Rumplestiltskin: I actually read this adaptation, A Curse As Dark As Gold, by Elizabeth C. Bunce, just a week or so ago. I’m not sure how memorable it will prove as time passes, but I loved the attention to detail. It might also be the first version of this tale I didn’t just flat out hate, which is saying something.
♫♪ Rosebud, Rosebud, always will be mine. Rosebud, Rosebud, ’til the end of tiiiime! ♪♫
The Twelve Dancing Princesses: This final selection is also heavy with nostalgia. The difference is, Shelley Duvall’s Faerie Tale Theatre still holds up surprisingly well today. Sure, the special effects are cheesy and outdated. But good humor and sprightliness don’t go out of style.
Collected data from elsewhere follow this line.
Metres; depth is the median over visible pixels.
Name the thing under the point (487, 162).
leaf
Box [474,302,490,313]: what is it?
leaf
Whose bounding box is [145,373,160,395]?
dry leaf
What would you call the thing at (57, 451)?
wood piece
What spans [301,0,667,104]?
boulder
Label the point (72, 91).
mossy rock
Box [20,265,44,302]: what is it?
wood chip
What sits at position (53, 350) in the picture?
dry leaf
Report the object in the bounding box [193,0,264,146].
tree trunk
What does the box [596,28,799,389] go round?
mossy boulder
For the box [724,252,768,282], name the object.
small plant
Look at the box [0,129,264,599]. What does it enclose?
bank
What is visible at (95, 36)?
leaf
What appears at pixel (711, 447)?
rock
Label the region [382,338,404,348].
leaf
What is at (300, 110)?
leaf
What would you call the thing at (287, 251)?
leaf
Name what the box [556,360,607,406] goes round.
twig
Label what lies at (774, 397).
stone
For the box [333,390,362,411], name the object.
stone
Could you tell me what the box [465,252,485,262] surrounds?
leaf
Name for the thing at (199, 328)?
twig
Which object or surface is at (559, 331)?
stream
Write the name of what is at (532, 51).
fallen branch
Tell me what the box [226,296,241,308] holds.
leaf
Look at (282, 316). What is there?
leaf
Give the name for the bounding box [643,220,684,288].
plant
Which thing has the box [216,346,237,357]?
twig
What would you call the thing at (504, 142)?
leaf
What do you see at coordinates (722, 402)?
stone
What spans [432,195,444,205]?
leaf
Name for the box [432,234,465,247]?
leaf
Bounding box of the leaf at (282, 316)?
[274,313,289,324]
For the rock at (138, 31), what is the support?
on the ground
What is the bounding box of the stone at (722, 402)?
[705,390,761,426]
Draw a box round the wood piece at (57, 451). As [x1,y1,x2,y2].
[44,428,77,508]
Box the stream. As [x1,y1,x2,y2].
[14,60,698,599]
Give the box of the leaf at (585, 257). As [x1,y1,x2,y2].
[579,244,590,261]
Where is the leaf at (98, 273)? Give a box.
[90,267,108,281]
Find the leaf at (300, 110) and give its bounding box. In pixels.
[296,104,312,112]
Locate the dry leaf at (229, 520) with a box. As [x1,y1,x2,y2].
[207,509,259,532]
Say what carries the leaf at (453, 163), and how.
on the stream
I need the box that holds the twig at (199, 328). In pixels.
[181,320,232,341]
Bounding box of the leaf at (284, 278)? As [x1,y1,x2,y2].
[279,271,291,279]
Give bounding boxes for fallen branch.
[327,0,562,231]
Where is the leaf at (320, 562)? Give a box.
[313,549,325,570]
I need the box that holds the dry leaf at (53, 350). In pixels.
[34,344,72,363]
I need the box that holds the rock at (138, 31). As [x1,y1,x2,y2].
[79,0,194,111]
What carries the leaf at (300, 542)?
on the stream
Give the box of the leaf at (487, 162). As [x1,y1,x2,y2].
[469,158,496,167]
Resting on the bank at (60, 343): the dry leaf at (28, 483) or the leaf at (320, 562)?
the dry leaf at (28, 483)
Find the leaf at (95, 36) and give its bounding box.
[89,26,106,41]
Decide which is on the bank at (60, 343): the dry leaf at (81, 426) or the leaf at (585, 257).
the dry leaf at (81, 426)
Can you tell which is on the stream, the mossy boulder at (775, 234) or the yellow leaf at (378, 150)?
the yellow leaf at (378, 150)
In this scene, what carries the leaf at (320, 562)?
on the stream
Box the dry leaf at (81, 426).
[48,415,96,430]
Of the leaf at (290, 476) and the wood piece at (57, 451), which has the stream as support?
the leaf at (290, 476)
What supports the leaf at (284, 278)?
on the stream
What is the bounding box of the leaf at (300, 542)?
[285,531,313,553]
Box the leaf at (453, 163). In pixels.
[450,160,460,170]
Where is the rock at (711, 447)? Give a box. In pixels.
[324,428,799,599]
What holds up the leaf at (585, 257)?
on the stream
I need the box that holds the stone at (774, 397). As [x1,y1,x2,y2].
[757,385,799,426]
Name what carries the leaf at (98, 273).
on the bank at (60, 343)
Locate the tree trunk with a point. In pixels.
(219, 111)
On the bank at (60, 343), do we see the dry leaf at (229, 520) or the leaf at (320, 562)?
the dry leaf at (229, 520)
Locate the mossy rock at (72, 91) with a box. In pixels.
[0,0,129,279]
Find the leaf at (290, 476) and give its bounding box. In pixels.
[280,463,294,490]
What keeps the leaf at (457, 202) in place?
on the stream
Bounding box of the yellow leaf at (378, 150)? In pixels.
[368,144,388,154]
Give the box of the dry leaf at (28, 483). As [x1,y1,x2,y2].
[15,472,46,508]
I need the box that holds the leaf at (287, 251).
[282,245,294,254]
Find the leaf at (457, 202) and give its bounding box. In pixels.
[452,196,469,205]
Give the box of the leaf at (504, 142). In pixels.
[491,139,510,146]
Many of these hour-long episodes are television gold (Aladdin, for instance, features James Earl Jones as the genies, Leonard Nimoy as the villain, and was directed by Tim Burton). But The Dancing Princesses has always been my personal favorite. Peter Weller is tongue-in-cheek charming in the role of the hero, and the gags still make me laugh. Anyway, it beats the heck out of the Barbie version.
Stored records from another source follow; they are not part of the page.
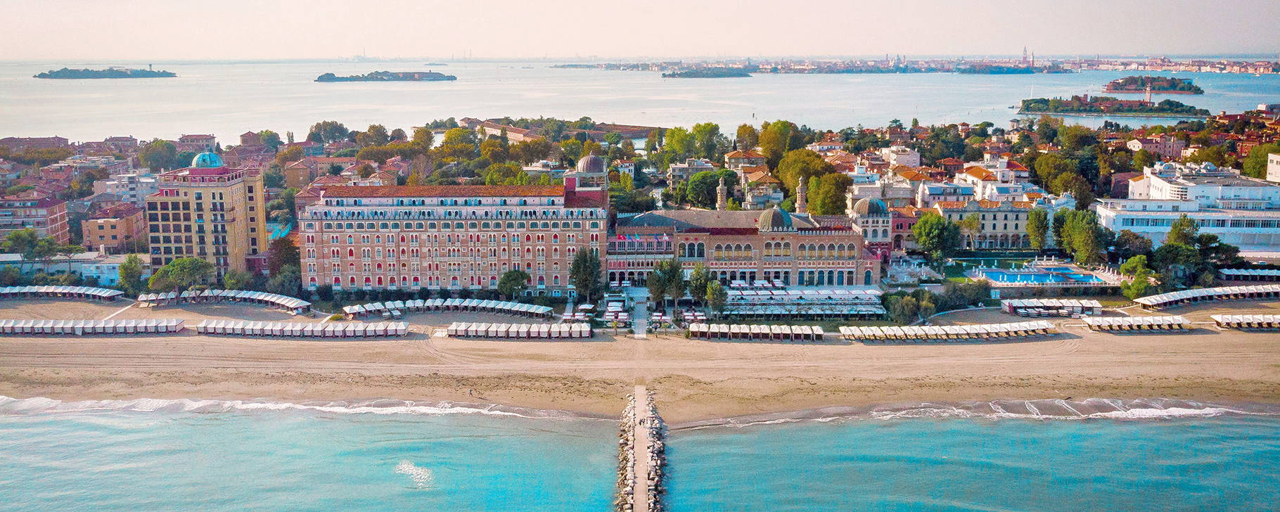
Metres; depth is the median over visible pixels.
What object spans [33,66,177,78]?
island
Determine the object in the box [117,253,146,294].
tree
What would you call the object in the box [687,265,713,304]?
tree
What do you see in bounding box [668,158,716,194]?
building
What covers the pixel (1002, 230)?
building
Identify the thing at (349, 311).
row
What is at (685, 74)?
island
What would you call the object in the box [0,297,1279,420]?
sand beach
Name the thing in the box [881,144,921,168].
building
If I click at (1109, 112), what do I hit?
island
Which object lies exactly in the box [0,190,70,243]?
apartment building
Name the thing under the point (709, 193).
tree
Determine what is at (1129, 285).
tree
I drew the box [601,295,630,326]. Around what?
beach umbrellas
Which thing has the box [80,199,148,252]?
building
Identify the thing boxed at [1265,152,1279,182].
white building
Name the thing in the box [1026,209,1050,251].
tree
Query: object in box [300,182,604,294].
hotel building
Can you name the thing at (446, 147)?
tree
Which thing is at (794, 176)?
tree
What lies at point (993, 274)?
swimming pool
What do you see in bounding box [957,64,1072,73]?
island
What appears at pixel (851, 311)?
terrace
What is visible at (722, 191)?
minaret
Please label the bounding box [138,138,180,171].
tree
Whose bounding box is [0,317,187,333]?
row
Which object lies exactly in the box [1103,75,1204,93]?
island
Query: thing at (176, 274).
tree
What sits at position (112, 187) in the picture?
building
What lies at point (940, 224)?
tree
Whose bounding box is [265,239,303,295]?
tree
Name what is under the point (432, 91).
sea
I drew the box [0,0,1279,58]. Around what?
sky
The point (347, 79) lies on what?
island
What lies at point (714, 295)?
tree
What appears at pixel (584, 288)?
tree
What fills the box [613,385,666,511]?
stone pier
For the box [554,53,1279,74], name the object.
shore
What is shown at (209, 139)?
building
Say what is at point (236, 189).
tower building
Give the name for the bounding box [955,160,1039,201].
white building
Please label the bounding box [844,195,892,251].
domed building
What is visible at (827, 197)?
tree
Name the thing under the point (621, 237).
flag
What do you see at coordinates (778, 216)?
dome
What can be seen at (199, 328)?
row
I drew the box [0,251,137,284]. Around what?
low building
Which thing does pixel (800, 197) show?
minaret
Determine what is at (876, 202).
dome
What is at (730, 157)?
building
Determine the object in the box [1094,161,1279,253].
white building
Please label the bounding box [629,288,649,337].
walkway
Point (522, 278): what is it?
tree
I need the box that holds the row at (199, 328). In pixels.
[192,318,408,337]
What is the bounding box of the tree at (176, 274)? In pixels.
[146,257,215,292]
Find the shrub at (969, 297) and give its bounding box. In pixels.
[941,279,992,309]
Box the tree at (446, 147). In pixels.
[436,127,477,164]
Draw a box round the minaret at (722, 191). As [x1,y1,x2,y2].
[715,175,727,209]
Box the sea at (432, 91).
[0,57,1279,143]
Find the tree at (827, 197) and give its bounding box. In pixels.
[806,170,853,216]
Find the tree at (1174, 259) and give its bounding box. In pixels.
[1153,234,1203,285]
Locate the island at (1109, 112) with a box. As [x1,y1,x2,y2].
[1014,95,1212,117]
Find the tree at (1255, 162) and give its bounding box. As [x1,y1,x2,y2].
[1243,142,1277,179]
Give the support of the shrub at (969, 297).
on the ground
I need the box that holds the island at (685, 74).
[663,66,753,77]
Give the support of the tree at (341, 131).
on the ground
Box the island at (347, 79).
[311,69,457,81]
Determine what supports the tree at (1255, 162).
on the ground
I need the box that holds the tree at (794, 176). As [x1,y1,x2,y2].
[775,149,834,210]
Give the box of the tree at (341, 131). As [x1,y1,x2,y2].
[307,120,350,143]
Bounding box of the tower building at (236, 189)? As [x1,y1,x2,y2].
[144,151,265,278]
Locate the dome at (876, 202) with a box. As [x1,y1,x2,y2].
[852,196,888,215]
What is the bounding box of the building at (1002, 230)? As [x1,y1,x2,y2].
[926,200,1046,248]
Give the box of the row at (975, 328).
[836,322,1057,340]
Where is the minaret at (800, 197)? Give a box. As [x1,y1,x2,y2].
[795,176,807,211]
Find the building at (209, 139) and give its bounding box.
[176,132,218,152]
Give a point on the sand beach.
(275, 353)
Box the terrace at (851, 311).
[717,282,887,318]
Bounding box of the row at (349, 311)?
[335,296,554,318]
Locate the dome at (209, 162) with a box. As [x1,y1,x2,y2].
[191,151,223,167]
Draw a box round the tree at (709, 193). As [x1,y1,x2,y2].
[684,169,730,208]
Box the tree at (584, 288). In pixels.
[568,246,602,302]
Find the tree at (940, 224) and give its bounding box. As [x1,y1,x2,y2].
[912,212,961,261]
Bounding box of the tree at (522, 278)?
[496,269,530,299]
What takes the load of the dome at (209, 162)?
on the tower building at (236, 189)
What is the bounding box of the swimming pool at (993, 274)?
[969,264,1113,285]
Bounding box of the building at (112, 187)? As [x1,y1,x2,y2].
[92,173,158,205]
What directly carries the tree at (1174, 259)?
on the ground
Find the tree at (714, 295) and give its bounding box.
[703,277,727,313]
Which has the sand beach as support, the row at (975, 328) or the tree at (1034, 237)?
the row at (975, 328)
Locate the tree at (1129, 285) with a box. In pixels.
[1118,253,1155,297]
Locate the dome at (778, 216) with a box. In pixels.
[758,206,794,230]
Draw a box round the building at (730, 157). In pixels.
[722,149,768,171]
Honorable Mentions: I want to give a shout out to these books, because their fairy-tale goodness more than warrants it. But since they take on multiple tales and tropes simultaneously, I had nowhere else to put them on my list.
First, Ella Enchanted, by Gail Carson Levine. Most people know this one, as it won a lot of fancy awards and was eventually adapted into a movie with Anne Hathaway. It’s one of those books I didn’t read so much as inhale.
“Do you like to slide?” His voice was eager.
Stair rails! Did he suspect me? I forced a sigh. “No, Majesty. I’m terrified of heights.”
“Oh.” His polite tone had returned.
“I wish I could enjoy it. This fear of heights is an affliction.”
He nodded, a show of sympathy but not much interest. I was losing him.
“Especially,” I added, “as I’ve grown taller.”
Fairy tales are at their best when they’re being just a little cheeky. Speaking of which…
My second honorable mention goes to The League Of Princes series by Christopher Healy, featuring a cast of Princes Charming from the well-known tales of Cinderella, Sleeping Beauty, Snow White, and Rapunzel (along with their princess counterparts). I think the books are probably marketed at 10-year-old boys, but that didn’t stop me from snickering all the way through. Fairy tales need a little cheek, like I said, and this series has a lot more than a little. If that weren’t enough, Mr. Healy’s obvious infatuation with grammar and vocabulary certainly seal the deal.
“I wasn’t gonna defenestrate him,” the wing-haired man said. “I was gonna throw him out the window.”
“That’s what ‘defenestrate’ means,” said Frederic.
“Then why didn’t you just say ‘throw him our the window’?”
“Because I love words,” Frederic said with a smoldering intensity.
Okay, guys. I’ve had my say. I hope some of you will take a turn now. Does my list have any shocking omissions? What are your favorites?